_ASSIGNMENT 1_. List each member of Hiatus Kaiyote named in the concert review below, along with the instrument or role the review gives for that person.
_ASSIGNMENT 2_. Write the next part of the Hiatus Kaiyote concert review below, beginning after its final sentence.

Singer Nai Palm looked out at the crowd from beneath Bettie Page bangs, and rocked a gypsy glam outfit that would rival Karen O at her most kaleidoscopic. Moving effortlessly from guitar to piano, Palm owned the room the minute the band took the stage. Her easygoing presence kept things light, even as the band dove into heavier material. One new song, which Palm said was inspired by “the music of the Sahara desert,” set the band's soulful side aside for a moment and picked up the quirky rhythms of math-rock artists like Battles.
While Nai is clearly the face and voice of the band, the engine that makes Hiatus Kaiyote run is keyboardist and synth manipulator Simon Mavin. His panoply of sounds, including digitized backing vocals borrowed from Daft Punk, was an orchestral force that seemed to expand the band's powers far beyond the four people on stage. Drummer Perrin Moss played like a drum machine gone rogue, tweaking time signatures and tempos with a jazzy, old-school hip-hop feel that kept heads bobbing throughout the set. And bassist Paul Bender filled out the low end with equal measures of fuzzed-out effects, subtle chords and quick arpeggios.

_INPUT DATA_.
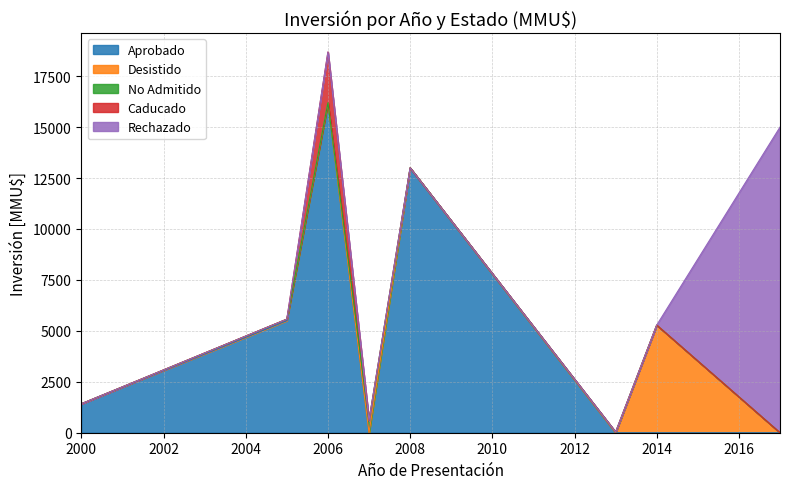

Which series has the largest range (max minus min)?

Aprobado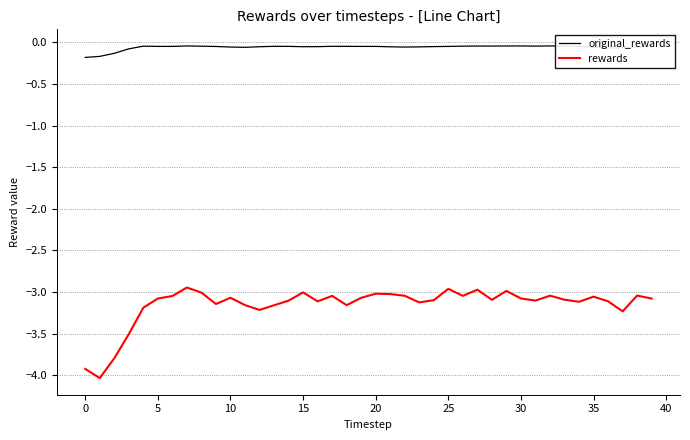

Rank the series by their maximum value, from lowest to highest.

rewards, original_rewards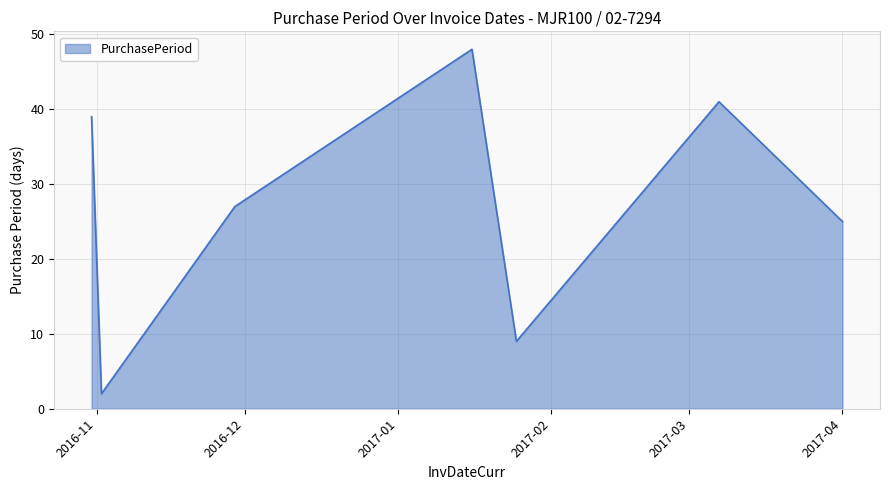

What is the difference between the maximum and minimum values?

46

* * *

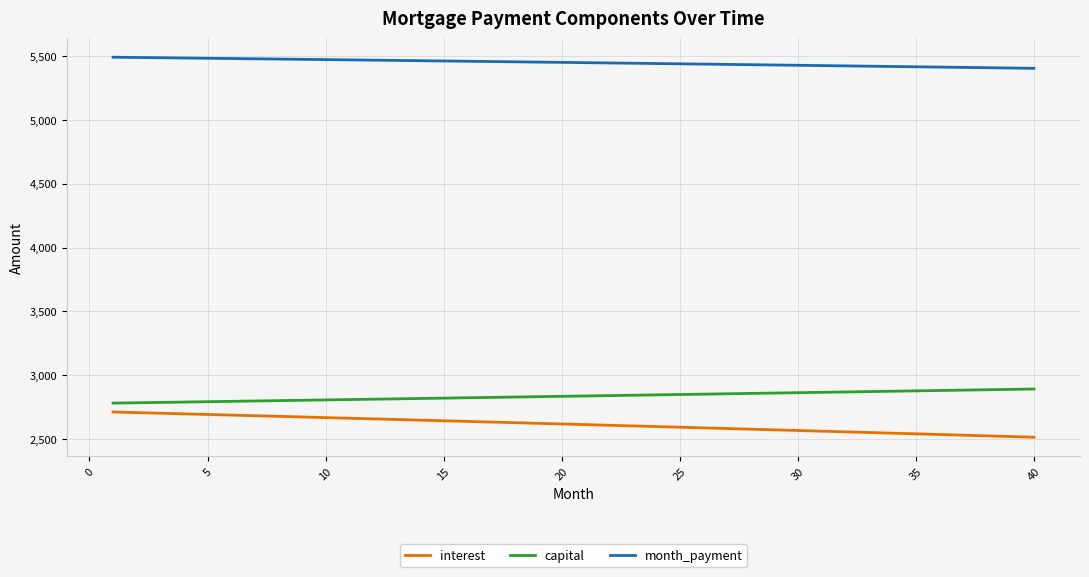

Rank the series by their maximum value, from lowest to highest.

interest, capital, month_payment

_EXERCISE OUTPUT 1_.
- Nai Palm: singer, who also moves between guitar and piano
- Simon Mavin: keyboardist and synth manipulator
- Perrin Moss: drummer
- Paul Bender: bassist

_EXERCISE OUTPUT 2_.
The band's set felt a lot like both of their albums, in that many of the songs were broken up by interlude-style jams. Palm alternatively danced and crouched out of sight as her bandmates created and improvised around her; she occasionally looked around as if she was still surprised that the complex instrumentation swirling through the room was her own personal playground. And judging by the crowd's reaction at the end of the night, Hiatus Kaiyote is welcome to come back and play in Orange County whenever they want.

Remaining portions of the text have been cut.